Exercise prompt:
Up through the line that contains "middle dip: (1079, 843)", retype the entries exactly, beginning at the very first line.

Given information:
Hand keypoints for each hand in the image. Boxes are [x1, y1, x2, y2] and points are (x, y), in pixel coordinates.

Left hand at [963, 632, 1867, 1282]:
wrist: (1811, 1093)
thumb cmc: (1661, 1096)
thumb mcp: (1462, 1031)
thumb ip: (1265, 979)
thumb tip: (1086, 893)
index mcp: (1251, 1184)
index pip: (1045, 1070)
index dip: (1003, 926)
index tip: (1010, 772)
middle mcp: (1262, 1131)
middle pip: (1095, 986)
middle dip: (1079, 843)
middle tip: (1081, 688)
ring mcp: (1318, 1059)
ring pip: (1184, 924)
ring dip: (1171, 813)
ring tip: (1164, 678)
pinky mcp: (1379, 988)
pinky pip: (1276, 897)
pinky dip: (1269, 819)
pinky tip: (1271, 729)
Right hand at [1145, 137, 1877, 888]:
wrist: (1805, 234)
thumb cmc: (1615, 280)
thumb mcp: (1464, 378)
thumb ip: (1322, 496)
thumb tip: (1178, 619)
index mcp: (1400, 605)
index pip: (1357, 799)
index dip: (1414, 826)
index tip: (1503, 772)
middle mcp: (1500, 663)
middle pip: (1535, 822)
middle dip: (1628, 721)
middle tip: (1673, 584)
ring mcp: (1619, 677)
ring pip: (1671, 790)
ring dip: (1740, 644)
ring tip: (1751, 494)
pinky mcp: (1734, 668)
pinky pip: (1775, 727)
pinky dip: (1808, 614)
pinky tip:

Reply:
Hand keypoints for each hand in the image. Boxes are [x1, y1, x2, y2] and points are (x, y), in pixel coordinates.

Left hand at [963, 632, 1867, 1282]:
wrist: (1811, 1093)
thumb cmc: (1661, 1096)
thumb mcp: (1462, 1031)
thumb ip: (1265, 979)
thumb tip: (1086, 893)
index mcp: (1251, 1184)
index pip: (1045, 1070)
index dip: (1003, 926)
index tip: (1010, 772)
middle mcp: (1262, 1131)
middle pip: (1095, 986)
middle dip: (1079, 843)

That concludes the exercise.